Good tidings he brings! Johnny McKnight, Scotland's panto powerhouse

Johnny McKnight, centre, with Julie Wilson Nimmo, left, and Lauren Ellis-Steele in Mammy Goose.
Johnny McKnight, centre, with Julie Wilson Nimmo, left, and Lauren Ellis-Steele in Mammy Goose. Photograph: John Johnston

Is pantomime a reactionary form, mired in tradition and stuck with crowd-pleasing familiarity, or can it also be radical? Johnny McKnight, a one-man panto powerhouse who has been turning out two scripts a year for more than a decade, sees it as popular theatre at its most subversive. He loves the panto trappings – the lurid spectacle, the call-and-response, the dance routines and, above all, the comedy – but tied in with his voracious appetite for pop-culture trivia is a razor-sharp sense of an ever-changing world.

Each year, he alternates playing the dame between Glasgow and Stirling. This time, he’s at the Tron as Mammy Goose (★★★★☆), a woman who speaks with the voice of the dispossessed. Forever on the bottom of the ladder, she is torn between nurturing her family and fulfilling her own carnal desires, making her equal parts loveable and formidable. Wielding her wit as an offensive weapon, she lets nobody get above their station.

There’s politics in that, of course, but it’s in the sly tweaks of the story that McKnight challenges tradition.

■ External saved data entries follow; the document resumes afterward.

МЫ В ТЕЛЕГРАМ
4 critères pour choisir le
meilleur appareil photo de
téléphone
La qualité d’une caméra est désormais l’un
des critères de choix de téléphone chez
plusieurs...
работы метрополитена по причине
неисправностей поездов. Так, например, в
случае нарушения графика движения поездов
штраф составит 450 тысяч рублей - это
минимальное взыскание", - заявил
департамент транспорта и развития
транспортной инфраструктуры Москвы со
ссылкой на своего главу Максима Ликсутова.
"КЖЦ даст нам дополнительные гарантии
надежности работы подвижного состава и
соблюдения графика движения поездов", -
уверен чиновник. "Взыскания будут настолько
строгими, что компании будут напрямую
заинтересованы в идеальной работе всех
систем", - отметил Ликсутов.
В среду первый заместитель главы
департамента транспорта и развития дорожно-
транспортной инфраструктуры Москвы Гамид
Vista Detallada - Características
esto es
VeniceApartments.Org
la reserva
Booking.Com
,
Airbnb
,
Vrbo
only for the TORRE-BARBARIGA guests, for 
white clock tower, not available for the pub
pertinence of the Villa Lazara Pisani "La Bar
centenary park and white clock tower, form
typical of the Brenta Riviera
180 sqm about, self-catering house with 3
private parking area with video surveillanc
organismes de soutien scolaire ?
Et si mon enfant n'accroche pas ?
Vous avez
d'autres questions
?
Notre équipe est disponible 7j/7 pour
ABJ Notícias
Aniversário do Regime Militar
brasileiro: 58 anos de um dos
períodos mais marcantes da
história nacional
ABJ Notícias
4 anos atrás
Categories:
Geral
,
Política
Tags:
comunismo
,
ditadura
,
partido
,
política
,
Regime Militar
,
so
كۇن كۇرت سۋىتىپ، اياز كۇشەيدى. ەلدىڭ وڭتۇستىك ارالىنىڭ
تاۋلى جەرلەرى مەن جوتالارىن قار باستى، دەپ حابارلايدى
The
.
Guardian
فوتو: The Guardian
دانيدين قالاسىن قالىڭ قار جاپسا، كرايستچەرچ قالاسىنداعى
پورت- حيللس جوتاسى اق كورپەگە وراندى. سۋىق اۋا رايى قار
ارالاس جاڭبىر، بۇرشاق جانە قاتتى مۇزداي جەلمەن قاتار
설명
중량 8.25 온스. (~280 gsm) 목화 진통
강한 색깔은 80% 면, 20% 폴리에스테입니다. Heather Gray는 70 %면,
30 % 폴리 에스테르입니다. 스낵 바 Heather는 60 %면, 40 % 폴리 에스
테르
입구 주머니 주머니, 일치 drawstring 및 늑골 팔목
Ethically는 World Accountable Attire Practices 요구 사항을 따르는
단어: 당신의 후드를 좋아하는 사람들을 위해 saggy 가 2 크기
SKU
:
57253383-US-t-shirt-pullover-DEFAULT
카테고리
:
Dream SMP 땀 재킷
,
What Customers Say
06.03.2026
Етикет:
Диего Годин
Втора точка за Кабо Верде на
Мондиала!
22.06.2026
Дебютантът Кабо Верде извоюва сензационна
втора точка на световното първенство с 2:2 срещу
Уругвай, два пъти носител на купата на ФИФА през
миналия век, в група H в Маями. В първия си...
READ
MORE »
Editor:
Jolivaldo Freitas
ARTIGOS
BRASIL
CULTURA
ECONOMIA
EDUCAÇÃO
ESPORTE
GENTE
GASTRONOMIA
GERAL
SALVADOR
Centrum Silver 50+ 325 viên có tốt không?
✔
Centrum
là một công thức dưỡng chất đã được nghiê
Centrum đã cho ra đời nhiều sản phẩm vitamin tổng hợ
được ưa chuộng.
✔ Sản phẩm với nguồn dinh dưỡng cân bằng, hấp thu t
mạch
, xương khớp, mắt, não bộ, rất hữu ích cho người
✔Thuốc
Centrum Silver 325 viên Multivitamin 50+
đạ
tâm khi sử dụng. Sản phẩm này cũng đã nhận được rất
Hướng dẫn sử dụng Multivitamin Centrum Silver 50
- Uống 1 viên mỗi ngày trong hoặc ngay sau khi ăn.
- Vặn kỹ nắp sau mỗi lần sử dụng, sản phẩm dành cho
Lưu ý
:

Most gloriously in Mammy Goose, ravishingly designed by Kenny Miller and excellently scored by Ross Brown, he gives the central love story to the two male leads. And nobody minds.

When a mop-topped Darren Brownlie as Jack Goose falls for Ryan Ferrie’s sensitive new-romantic Will Visage, the only issue is that Will is the son of the baddie (a fabulous Lauren Ellis-Steele). When they can sing, dance and wisecrack as well as these two, the crowd has no choice but to roar its approval. Only Julie Wilson Nimmo’s hilarious Lucy Goose is slow on the uptake; the rest of us seem to have something in our eye.

Girl power … Keith McLeish, front, and Robert Jack in Sleepin’ Cutie, written by Johnny McKnight.
Girl power … Keith McLeish, front, and Robert Jack in Sleepin’ Cutie, written by Johnny McKnight. Photograph: Mihaela Bodlovic

McKnight likes to play games with gender stereotypes and, in his reworking of Sleeping Beauty as Sleepin’ Cutie (★★★★☆) on the big Macrobert stage, he can’t bring himself to place his hopes in the handsome prince. How to justify backing the archetypal male stranger when Bonnie, the heroine – the one we actually care about – is dozing for a passive 100 years under the witch’s spell? He has two answers.

The first is to observe this is Bonnie’s 21st birthday, meaning her fateful christening takes place in the post-Spice Girls 1990s where girl power has taken off but not yet #MeToo. Some feminist consciousness-raising still has to be done. With Alison Brown’s costumes drawing on the designer excess of the 90s celebrity, we are in the era of big-bucks Hello! photoshoots and commercialised vanity. Helen McAlpine’s low-hipped witch, Queenie McMeanie, might have had her way had she not stipulated a press ban at the christening. The idea of banishing the paparazzi is too much for this royal family.

McKnight’s second trick is to field a principal boy in the form of Katie Barnett’s thigh-slapping Prince Charming who is a parody of arrogant masculinity. Primarily in love with himself and his hilariously warped upper-crust accent, he assumes things will go his way as only the over-privileged can. Nor does he ever get Bonnie’s name right. Barnett is as eccentrically funny as she is in her first-half turn as the autocratic Queen Jegging.

Prince Charming’s singular lack of romantic powers clears the field for Robert Jack’s Jester – as loose limbed as he is adorable – to demonstrate the meaning of true love. For all the spangly irreverence of Julie Ellen’s high-octane show, the wish-fulfilment fantasy is genuinely touching.

• Mammy Goose is at the Tron, Glasgow, until 6 January. Sleepin’ Cutie is at the Macrobert Arts Centre, Stirling, until 31 December.